__Problem to solve__: Once you know how many lines below hold "下面的例子展示了如何在", reply with that number and add nothing.

*** Opening of Available data ***

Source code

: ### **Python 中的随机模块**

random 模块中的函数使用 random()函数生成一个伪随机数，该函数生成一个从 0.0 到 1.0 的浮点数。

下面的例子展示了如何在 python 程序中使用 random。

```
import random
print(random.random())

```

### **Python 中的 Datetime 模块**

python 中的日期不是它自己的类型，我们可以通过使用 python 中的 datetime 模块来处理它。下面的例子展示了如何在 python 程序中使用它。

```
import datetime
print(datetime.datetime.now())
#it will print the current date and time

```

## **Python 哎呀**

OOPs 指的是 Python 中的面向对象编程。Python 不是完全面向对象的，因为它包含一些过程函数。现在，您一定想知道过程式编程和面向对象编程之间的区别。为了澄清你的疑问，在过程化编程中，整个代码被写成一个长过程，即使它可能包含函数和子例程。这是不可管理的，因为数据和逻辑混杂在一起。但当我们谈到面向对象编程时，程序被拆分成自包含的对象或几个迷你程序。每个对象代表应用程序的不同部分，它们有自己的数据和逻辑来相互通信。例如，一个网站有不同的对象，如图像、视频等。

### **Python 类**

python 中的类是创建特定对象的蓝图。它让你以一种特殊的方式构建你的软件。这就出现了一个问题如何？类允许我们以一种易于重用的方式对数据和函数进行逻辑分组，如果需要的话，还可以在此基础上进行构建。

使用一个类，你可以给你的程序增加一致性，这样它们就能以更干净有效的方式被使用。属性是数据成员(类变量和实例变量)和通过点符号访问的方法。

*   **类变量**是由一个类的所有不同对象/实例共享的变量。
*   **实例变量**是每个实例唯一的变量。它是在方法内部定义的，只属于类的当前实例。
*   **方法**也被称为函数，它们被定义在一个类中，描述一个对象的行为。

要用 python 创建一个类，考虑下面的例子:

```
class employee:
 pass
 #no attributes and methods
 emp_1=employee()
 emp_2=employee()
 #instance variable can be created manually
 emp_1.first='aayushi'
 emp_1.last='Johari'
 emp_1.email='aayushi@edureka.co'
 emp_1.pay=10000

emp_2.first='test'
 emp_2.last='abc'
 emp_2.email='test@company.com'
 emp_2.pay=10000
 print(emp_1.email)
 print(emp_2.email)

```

*** Close of Available data ***
*** Opening of Available data ***

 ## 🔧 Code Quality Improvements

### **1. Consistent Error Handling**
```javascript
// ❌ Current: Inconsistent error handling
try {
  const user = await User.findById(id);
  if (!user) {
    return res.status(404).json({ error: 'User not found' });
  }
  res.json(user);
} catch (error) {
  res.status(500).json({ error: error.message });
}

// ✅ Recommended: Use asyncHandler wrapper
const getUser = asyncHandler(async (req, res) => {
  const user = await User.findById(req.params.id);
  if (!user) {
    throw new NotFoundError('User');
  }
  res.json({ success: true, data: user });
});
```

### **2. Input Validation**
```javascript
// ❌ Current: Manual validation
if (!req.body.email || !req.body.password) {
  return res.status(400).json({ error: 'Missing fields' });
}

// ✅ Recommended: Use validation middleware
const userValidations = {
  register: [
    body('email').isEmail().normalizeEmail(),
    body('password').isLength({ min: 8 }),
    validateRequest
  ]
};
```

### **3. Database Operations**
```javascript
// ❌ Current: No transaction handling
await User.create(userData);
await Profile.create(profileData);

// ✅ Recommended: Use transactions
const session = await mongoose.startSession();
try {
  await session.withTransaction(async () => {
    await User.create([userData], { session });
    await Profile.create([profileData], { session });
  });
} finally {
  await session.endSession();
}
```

*** Close of Available data ***

__Answer space__: 2